在中國這樣的社會,身障人士的權利往往被理解為對他們無微不至的照料。也有身障人士成為「人民代表」或者「政協委員」,但是這也是對他們照料的結果,是「正常人士」讓給他們的福利。因此,身障人士的標準形象,就是一邊「身殘(障)志堅」,一邊對政府和「人民」滿懷感激。如果要從政,他們就得甘當飾品,被利用和被消費。

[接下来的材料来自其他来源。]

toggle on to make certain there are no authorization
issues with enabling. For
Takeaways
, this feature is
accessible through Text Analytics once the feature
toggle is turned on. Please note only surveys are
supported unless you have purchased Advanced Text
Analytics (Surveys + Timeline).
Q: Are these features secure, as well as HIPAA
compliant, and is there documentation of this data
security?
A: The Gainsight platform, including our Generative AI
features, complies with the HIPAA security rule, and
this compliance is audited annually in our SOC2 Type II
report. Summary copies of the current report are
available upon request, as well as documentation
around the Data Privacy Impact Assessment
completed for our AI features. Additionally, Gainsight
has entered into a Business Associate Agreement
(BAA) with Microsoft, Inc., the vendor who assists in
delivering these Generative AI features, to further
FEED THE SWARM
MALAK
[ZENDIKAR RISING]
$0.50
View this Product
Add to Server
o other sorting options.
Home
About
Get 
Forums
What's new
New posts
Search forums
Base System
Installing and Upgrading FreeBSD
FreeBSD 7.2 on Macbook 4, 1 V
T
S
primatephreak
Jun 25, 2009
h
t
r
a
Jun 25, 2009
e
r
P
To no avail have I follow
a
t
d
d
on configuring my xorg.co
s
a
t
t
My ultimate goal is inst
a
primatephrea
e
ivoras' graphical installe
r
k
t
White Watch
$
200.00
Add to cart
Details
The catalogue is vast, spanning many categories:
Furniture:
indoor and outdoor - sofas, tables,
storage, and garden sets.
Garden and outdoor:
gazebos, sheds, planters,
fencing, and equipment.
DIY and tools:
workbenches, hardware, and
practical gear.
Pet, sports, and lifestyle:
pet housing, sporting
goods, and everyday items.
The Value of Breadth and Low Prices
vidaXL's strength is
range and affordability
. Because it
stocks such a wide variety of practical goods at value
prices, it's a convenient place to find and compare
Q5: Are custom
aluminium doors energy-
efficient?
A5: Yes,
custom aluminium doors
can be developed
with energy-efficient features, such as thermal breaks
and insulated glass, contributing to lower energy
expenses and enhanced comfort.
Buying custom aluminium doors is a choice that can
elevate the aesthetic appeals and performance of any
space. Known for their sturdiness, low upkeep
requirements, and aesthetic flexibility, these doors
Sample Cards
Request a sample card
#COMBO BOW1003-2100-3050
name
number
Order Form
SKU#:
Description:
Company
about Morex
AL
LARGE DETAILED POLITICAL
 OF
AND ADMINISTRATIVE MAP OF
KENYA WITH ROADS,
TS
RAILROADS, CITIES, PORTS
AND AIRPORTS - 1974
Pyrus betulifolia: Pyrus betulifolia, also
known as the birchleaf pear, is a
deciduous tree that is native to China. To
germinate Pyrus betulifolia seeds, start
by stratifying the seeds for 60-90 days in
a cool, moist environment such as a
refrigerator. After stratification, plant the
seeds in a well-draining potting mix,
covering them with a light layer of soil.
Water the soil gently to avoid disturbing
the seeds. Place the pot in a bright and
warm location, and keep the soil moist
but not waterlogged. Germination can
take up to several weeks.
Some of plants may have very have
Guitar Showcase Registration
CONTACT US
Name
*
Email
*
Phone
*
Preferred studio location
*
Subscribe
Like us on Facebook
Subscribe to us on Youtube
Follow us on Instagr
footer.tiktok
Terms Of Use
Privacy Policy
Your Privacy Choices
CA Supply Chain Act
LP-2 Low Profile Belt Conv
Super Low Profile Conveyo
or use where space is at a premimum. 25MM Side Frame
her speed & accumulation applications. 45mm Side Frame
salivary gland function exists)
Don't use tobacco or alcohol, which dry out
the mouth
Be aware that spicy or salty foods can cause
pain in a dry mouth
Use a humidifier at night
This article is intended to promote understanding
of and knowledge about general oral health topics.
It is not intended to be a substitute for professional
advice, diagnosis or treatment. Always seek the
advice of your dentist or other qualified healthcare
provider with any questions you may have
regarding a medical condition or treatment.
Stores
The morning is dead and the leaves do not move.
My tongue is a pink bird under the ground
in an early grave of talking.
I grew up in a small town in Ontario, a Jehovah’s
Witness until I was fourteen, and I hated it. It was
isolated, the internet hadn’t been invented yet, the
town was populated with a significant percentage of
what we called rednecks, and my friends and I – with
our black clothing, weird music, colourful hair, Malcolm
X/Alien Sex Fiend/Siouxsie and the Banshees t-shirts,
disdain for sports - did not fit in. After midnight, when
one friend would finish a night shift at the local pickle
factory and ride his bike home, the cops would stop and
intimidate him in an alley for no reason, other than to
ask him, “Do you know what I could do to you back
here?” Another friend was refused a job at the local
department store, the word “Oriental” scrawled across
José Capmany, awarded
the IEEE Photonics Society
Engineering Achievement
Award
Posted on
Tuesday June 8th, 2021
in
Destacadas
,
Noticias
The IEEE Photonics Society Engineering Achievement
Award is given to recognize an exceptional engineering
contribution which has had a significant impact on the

很多中國人出國之後很不適應的一件事情就是看見到處都有身障人士。在中國,身障人士往往被家人或者社區「保護」起來,是不能隨便出門的。尤其是北京要舉行國際殘奧會的時候,運動場之外的身障人士是要被好好「照料」到隱身狀態的。
休曼在她的自傳的前言裡,談的主要就是政治:專制政府對於身障人士的「保護」。她的父母都是從納粹德國逃到美國的難民。她說,如果她早出生十年,那麼她一定會被送到納粹的「福利院」。在那裡,她得到的最終「照料」和「保護」就是被殺死--「希特勒的大規模種族滅絕,就是從屠殺身障兒童開始的」。
作者長平是中國資深媒體人、時事評論作家,六四記憶·人權博物館總策展人,現居德國。